(Dataset entries)
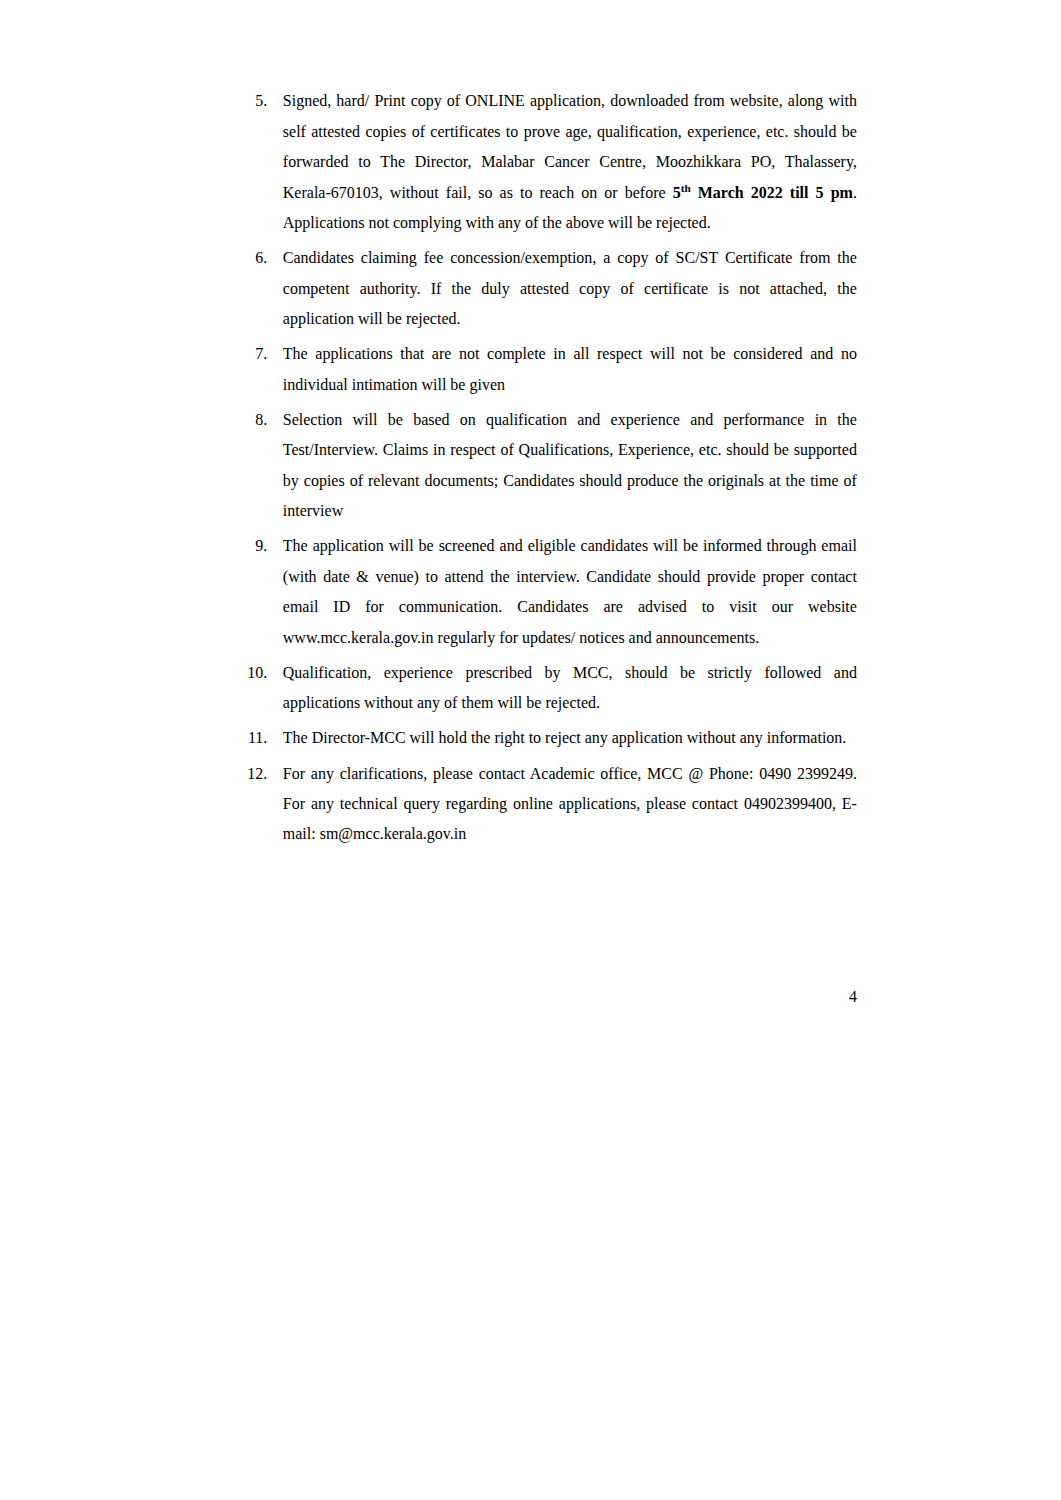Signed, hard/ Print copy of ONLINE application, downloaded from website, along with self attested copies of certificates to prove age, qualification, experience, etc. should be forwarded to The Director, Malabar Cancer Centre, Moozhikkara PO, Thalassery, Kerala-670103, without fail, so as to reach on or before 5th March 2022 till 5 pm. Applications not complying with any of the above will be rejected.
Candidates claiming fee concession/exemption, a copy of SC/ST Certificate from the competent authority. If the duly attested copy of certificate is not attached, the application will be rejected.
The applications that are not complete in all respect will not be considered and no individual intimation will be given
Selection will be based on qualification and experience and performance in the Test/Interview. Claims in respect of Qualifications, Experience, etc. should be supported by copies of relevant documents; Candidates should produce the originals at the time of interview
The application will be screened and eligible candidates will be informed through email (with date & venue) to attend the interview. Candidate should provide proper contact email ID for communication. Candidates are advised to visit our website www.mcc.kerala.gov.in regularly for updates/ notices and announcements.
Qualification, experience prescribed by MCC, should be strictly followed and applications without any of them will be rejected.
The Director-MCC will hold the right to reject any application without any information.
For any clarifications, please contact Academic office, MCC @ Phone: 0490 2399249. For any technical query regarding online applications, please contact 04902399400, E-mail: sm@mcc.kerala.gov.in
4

About this exercise:
Only what runs from the line containing "Qualification, experience prescribed" through the final line of the entries above belongs in the answer, restated exactly.

Task result:
Qualification, experience prescribed by MCC, should be strictly followed and applications without any of them will be rejected.
The Director-MCC will hold the right to reject any application without any information.
For any clarifications, please contact Academic office, MCC @ Phone: 0490 2399249. For any technical query regarding online applications, please contact 04902399400, E-mail: sm@mcc.kerala.gov.in
4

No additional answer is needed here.